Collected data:
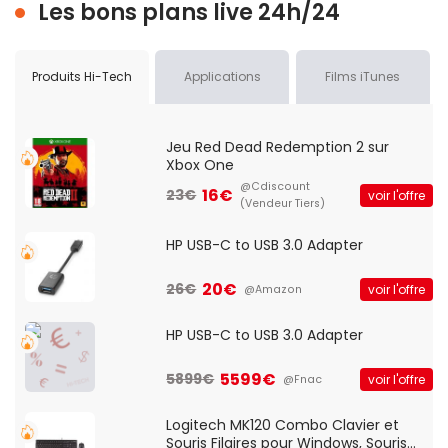
Les bons plans live 24h/24
Produits Hi-Tech
Applications
Films iTunes
Jeu Red Dead Redemption 2 sur
Xbox One
@Cdiscount
16€
23€
voir l'offre
(Vendeur Tiers)
HP USB-C to USB 3.0 Adapter
20€
26€
voir l'offre
@Amazon
HP USB-C to USB 3.0 Adapter
5599€
5899€
voir l'offre
@Fnac
Logitech MK120 Combo Clavier et
Souris Filaires pour Windows, Souris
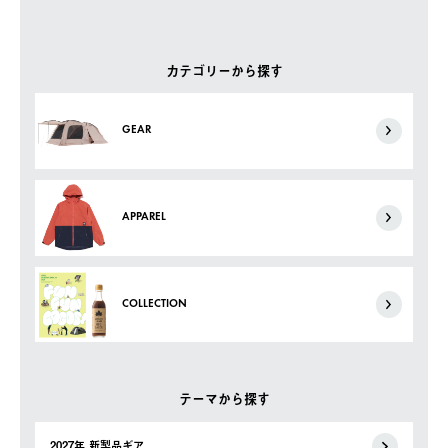
カテゴリーから探す
GEAR
APPAREL
COLLECTION
テーマから探す
2027年 新製品ギア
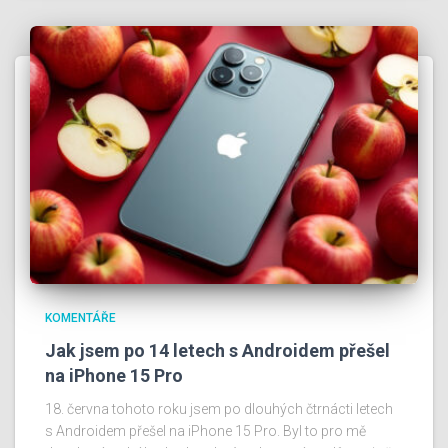
KOMENTÁŘE
Jak jsem po 14 letech s Androidem přešel
na iPhone 15 Pro
18. června tohoto roku jsem po dlouhých čtrnácti letech
s Androidem přešel na iPhone 15 Pro. Byl to pro mě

--- ASSIGNED TASK ---
State the count of lines above containing the string "Androidem", and add nothing to it.

--- RESULT ---
2